Measurements with a quality score below 2 (indicating they are not comparable to LUCAS) are set to NaN. Finally, all unnecessary columns are dropped, keeping only the quality score column.

Code
dff.loc[dff[f'{prop}_qa']<=2,prop] = np.nan
dff = dff.drop(columns=['src','conversion formula', 'conversion ref',f'{prop}_original',unit,mtod])
dff.to_parquet(f'{data_path}/soil.showcase_soc.cleaned.o1_l2.pq')

plot_spatial_distribution(dff, title = 'harmonized soc')
NameError: name 'dff' is not defined

Harmonized soil dataset

The harmonized soil point dataset is presented in a tabular format. Each row in the table represents a sample collected from a specific depth and location in a given year.
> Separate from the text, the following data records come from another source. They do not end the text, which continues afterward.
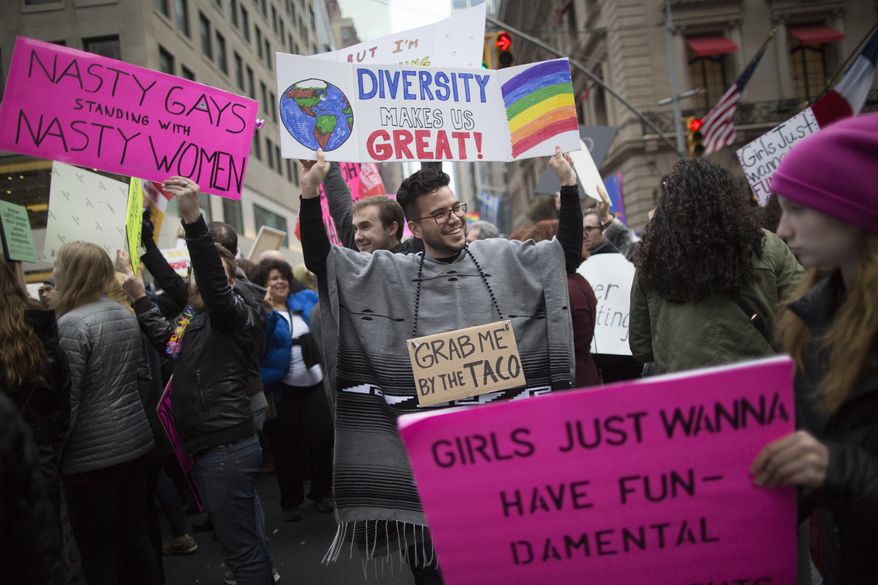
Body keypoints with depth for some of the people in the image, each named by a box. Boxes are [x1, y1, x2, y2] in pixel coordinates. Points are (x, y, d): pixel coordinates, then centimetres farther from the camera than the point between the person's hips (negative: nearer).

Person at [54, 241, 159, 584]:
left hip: (91, 453, -8)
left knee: (98, 554, 4)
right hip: (134, 442, 8)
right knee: (135, 538, 17)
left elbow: (66, 400, -17)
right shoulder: (127, 315, 9)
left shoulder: (71, 324, -16)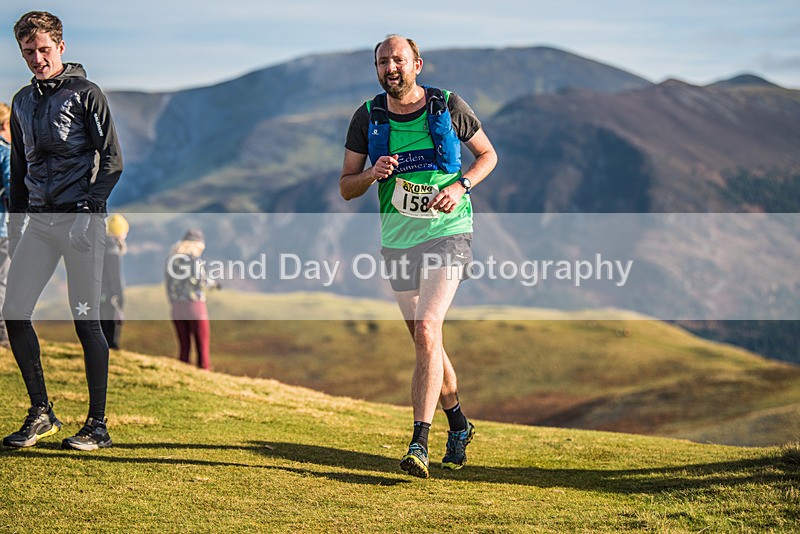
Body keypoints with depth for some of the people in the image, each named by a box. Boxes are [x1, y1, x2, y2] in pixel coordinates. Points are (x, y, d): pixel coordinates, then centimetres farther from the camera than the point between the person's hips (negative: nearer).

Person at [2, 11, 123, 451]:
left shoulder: (85, 93, -1)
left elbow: (112, 161, -6)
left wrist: (88, 211, -16)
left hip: (80, 217, -6)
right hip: (38, 221, 6)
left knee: (85, 320, -5)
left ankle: (97, 426, 2)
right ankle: (40, 412, 10)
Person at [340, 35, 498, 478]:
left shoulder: (449, 107, -4)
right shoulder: (367, 117, 1)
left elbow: (487, 154, 9)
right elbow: (346, 188, 5)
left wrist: (461, 185, -10)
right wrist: (373, 174, -17)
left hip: (448, 232, -4)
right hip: (397, 240, 4)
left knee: (427, 331, -21)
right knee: (426, 342, 12)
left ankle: (419, 443, -23)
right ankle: (458, 424, 35)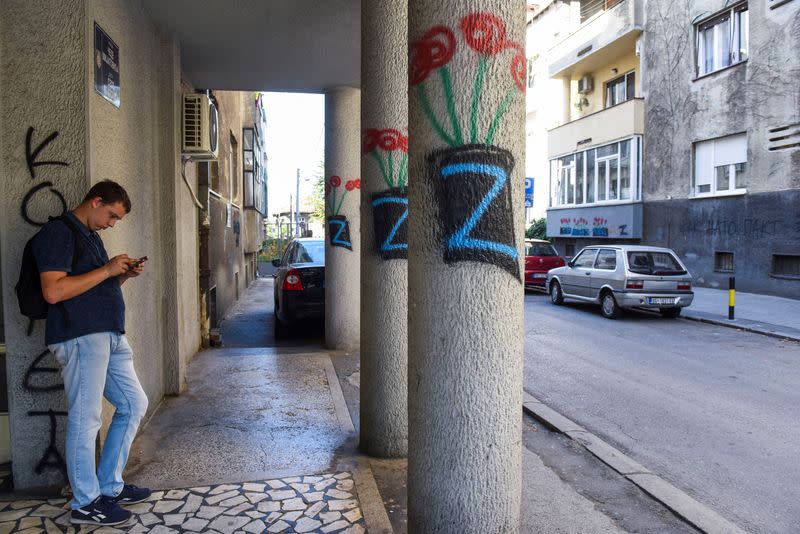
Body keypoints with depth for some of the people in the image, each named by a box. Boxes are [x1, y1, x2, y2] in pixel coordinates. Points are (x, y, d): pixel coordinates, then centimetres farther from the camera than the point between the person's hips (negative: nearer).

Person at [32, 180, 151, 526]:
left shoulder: (90, 235, 20)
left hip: (109, 336, 10)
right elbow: (53, 291, -21)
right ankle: (86, 503, 13)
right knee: (85, 420, -2)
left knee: (134, 404, 12)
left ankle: (110, 486, 24)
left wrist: (124, 275, 10)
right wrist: (107, 269, -16)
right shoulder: (58, 232, -9)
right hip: (80, 338, -10)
The table is organized into columns that store two main types of information about each sample:

  1. Meta Information
    • lat and lon: Latitude and longitude of the sample location.
    • time: Sampling year (finest granularity available).
    • hzn_dep: Derived from the mean of top and bottom of the sampled soil horizon layer.
    • ref: Name of the data source.
    • id: Unique sample identifier; cross-reference with ref.
    • nuts0: Country where the data originates.
  2. Soil Property Information
    • soc (oc_iso.10694.1995.wpct): Soil organic carbon.
    • sand (sand.tot_iso.11277.2020.wpct): Sand content.
    • silt (silt.tot_iso.11277.2020.wpct): Silt content.
    • clay (clay.tot_iso.11277.2020.wpct): Clay content.
    • coarse.mass: coarse fraction in mass.
    • coarse.vol: coarse fraction in volume.
    • bulk.density.tot (bd.core_iso.11272.2017.g.cm3): Bulk density of total bulk sample.
    • bulk.density.fe: Bulk density of fine earth (size < 2mm).
    • ocd (oc_iso.10694.1995.mg.cm3): Organic carbon density.
    • ph.h2o (ph.h2o_iso.10390.2021.index): pH in H2O.
    • total.n (n.tot_iso.13878.1998.wpct): Total nitrogen.
    • carbonates (caco3_iso.10693.1995.wpct): Carbonate content.
    • ph.cacl2 (ph.cacl2_iso.10390.2021.index): pH in CaCl2.
    • extractable.p (p.ext_iso.11263.1994.mg.kg): Extractable phosphorus.
    • extractable.k (k.ext_usda.nrcs.mg.kg): Extractable potassium.
    • cec (cec.ext_iso.11260.1994.cmol.kg): Cation exchange capacity.
    • ec (ec_iso.11265.1994.ms.m): Electrical conductivity.
  3. Measurement Quality Score
    • Each measurement is assigned a quality score ranging from 0 to 5, where 5 represents the highest quality. This score reflects the comparability of the measurement to corresponding LUCAS data. Details of quality score see in Harmonization sheet - ReadMe.